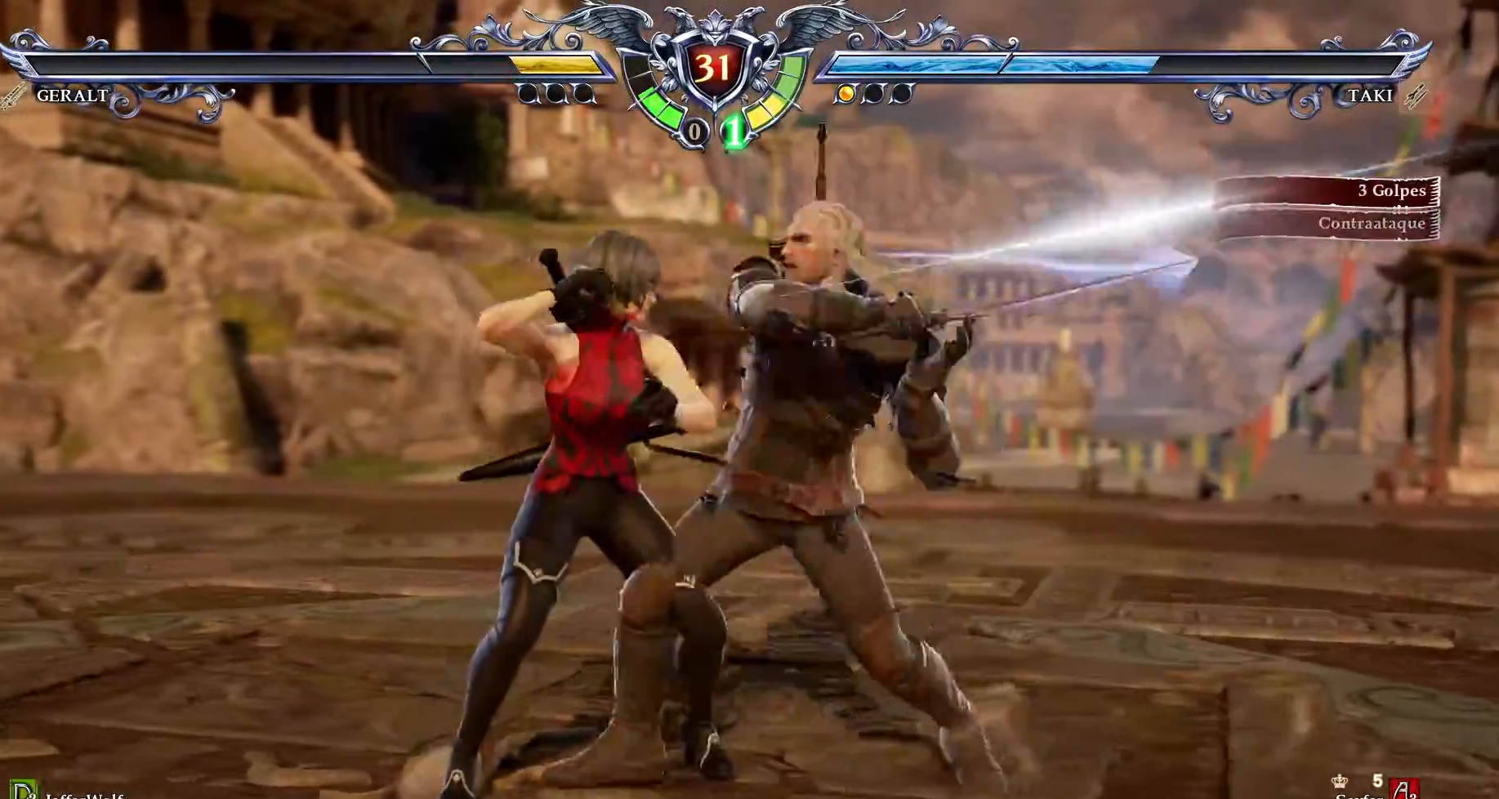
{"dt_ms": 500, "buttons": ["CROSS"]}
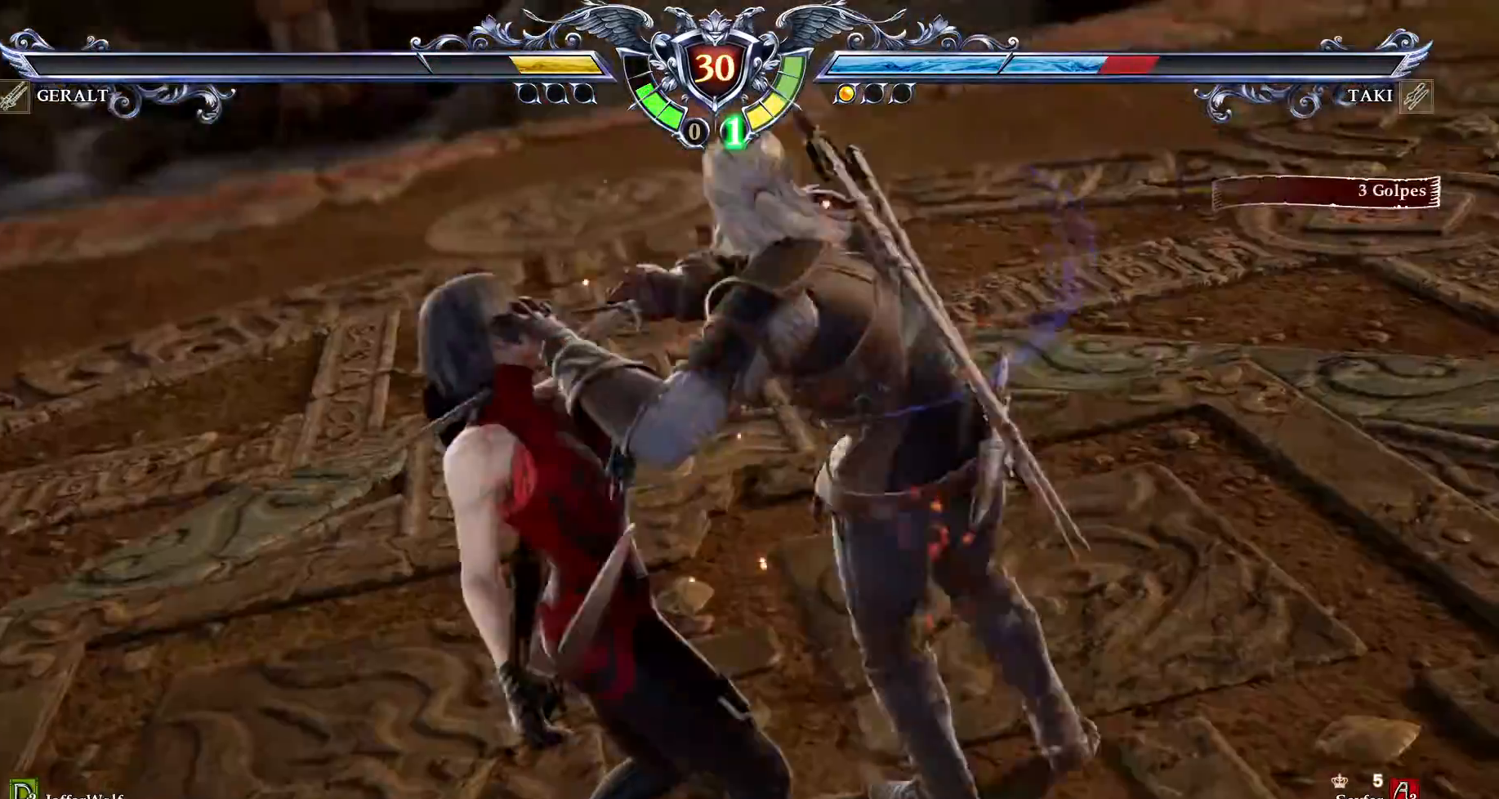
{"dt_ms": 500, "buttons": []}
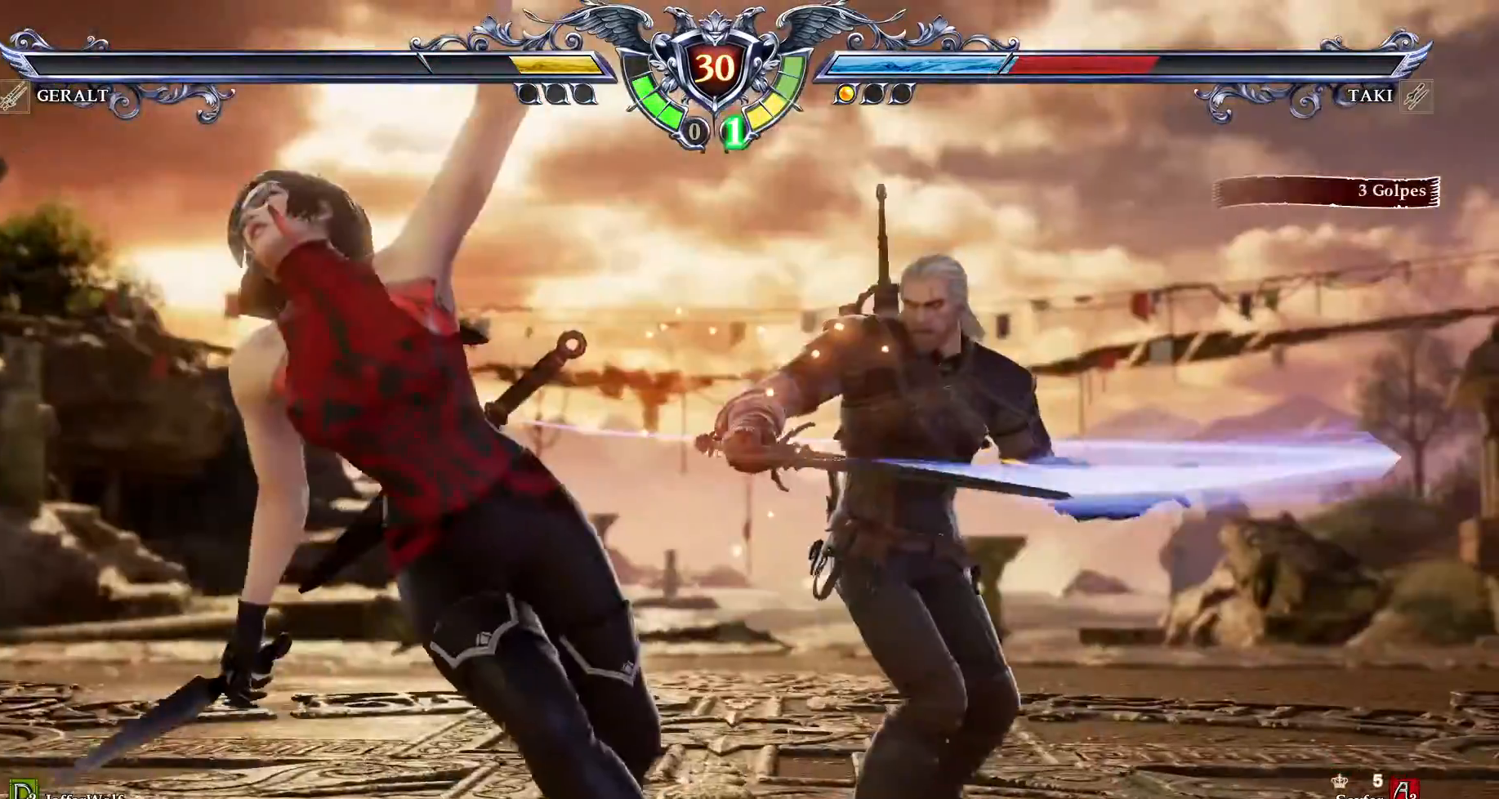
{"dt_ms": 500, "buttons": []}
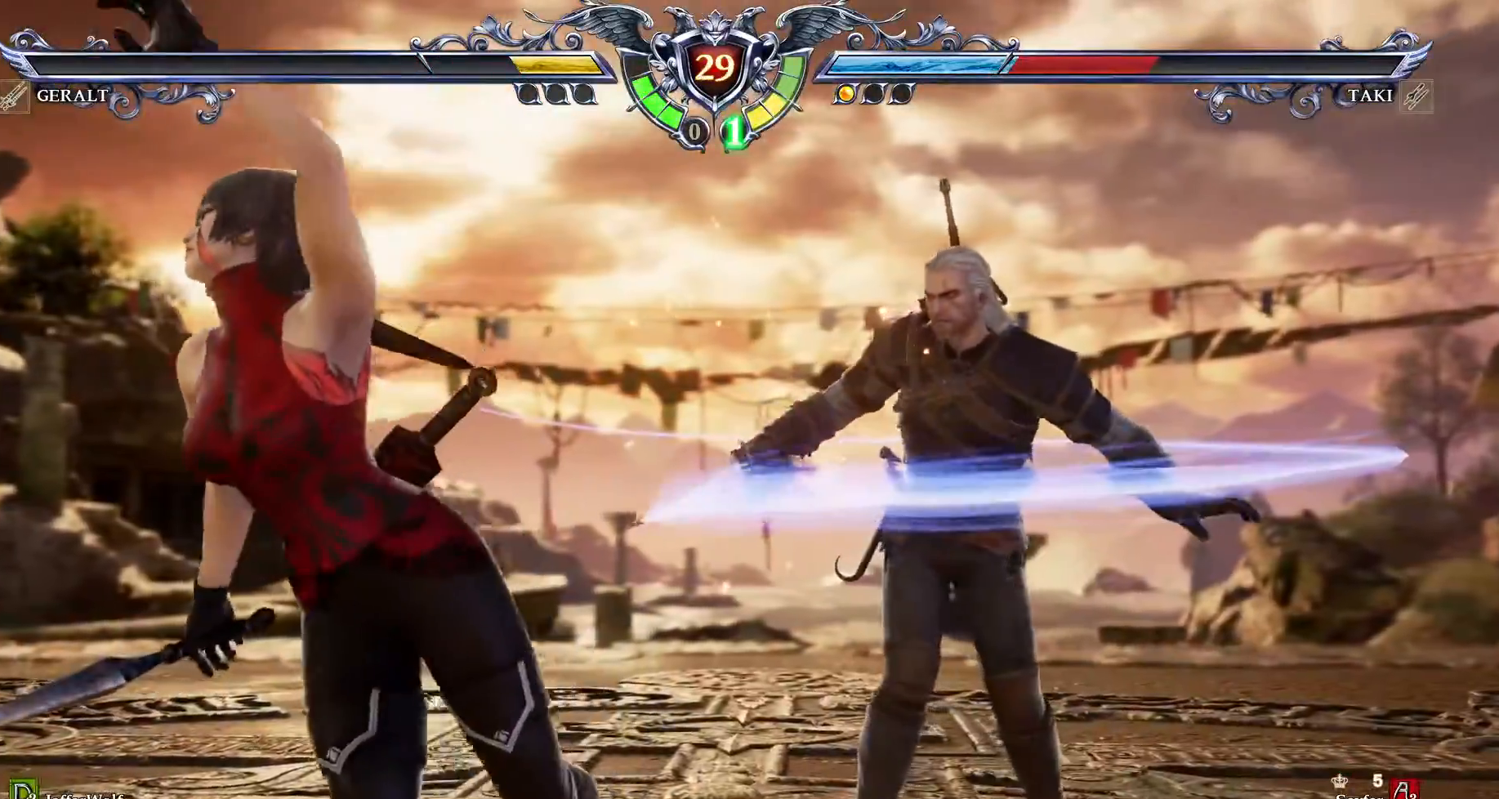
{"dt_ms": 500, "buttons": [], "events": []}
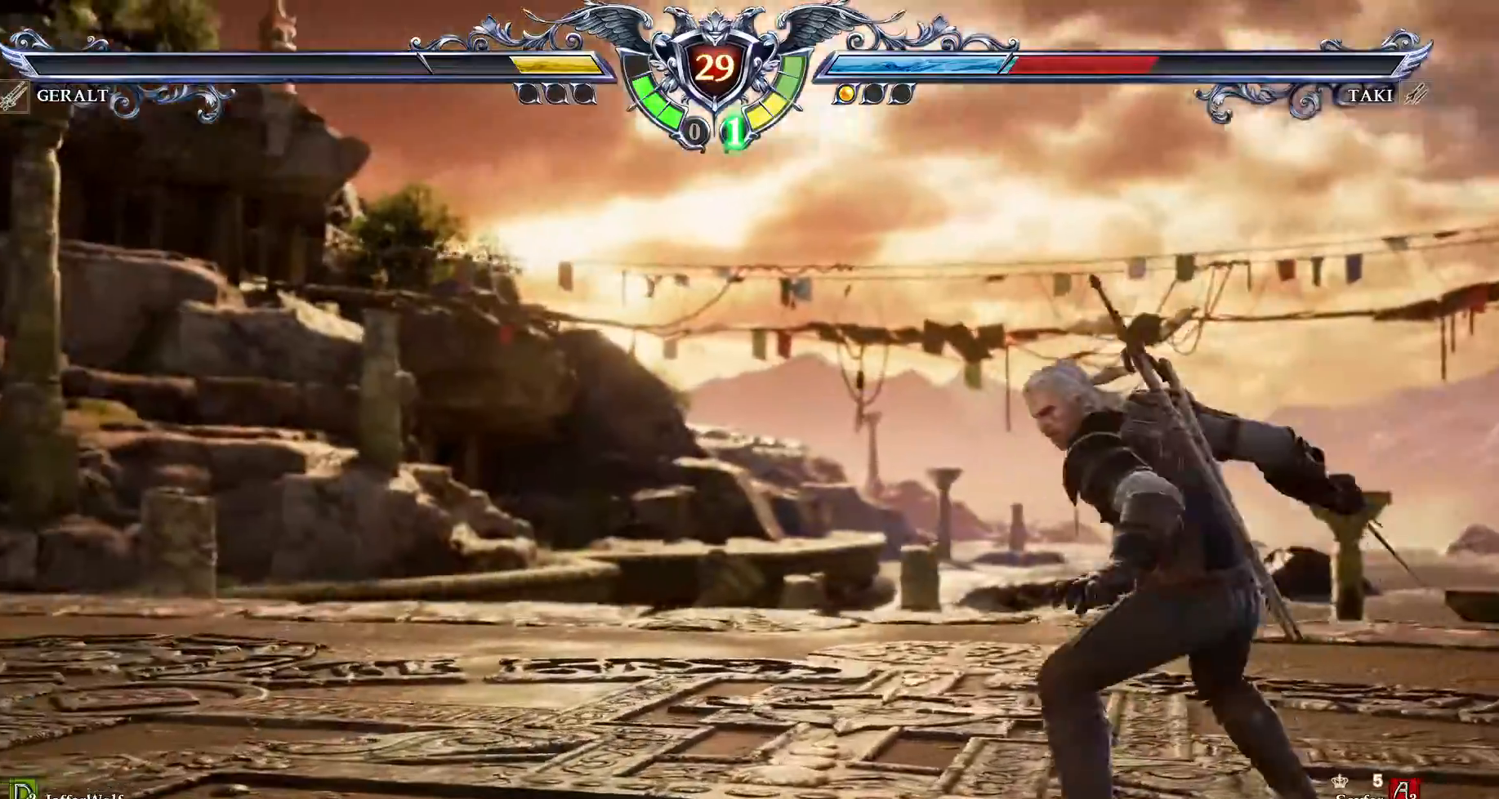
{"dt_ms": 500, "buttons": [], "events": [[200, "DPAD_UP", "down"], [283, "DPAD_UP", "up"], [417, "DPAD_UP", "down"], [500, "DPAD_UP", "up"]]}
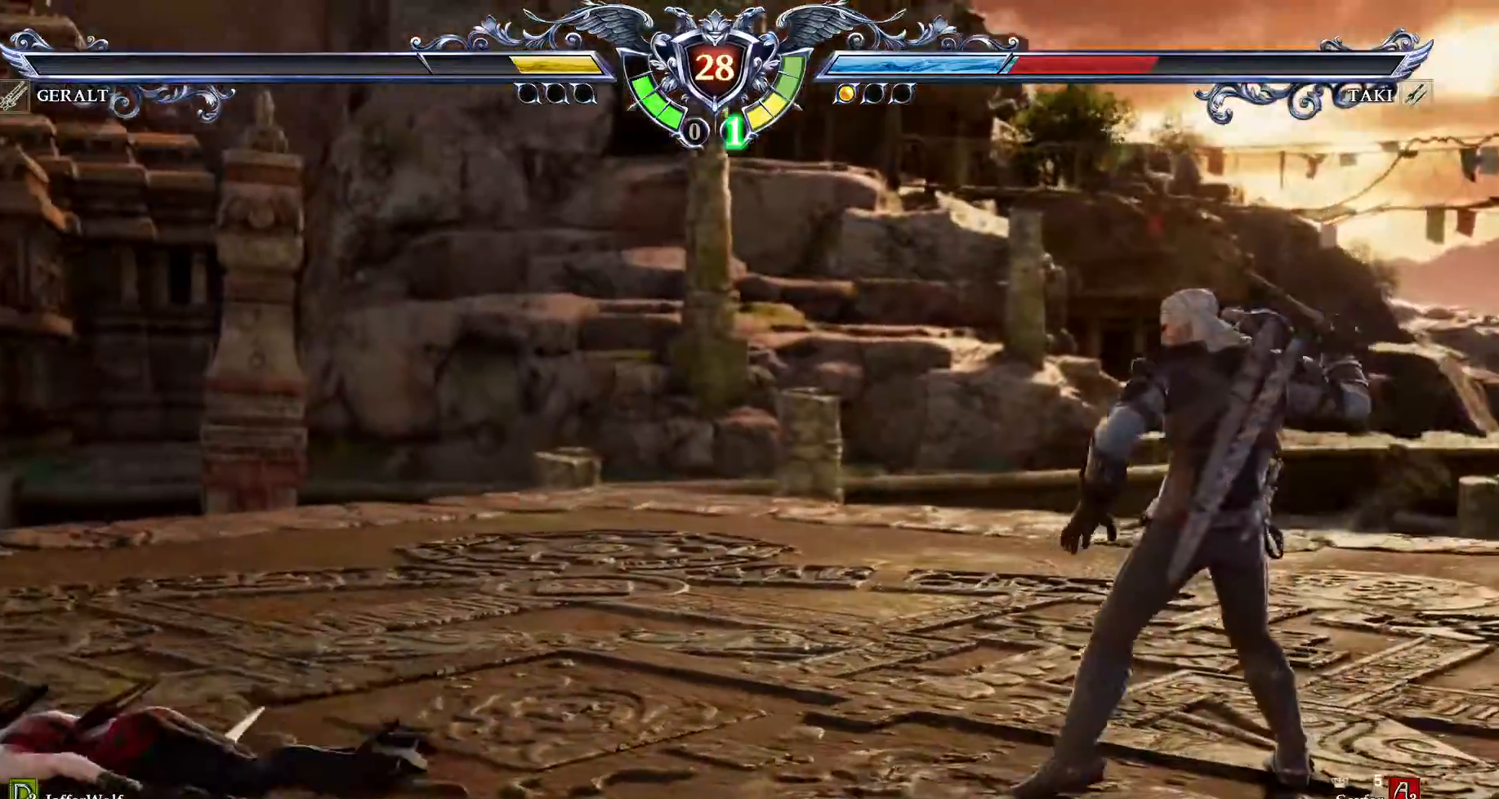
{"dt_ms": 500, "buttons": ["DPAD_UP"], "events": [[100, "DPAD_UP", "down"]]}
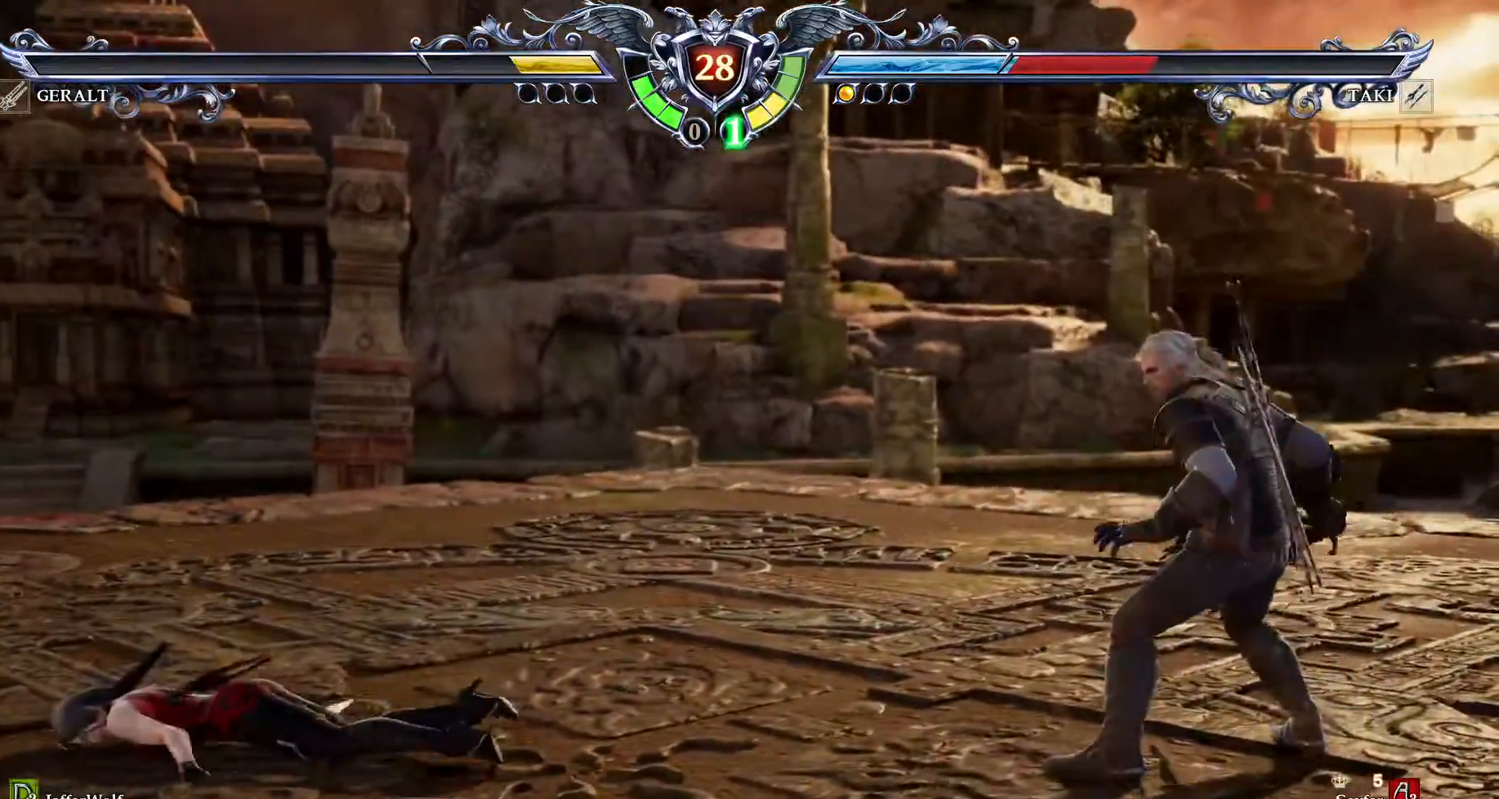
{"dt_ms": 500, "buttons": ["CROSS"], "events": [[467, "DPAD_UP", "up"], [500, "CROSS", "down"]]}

━━━━━━━━━━

Word search in the records above: please count the lines holding "down" and state the count alone.

3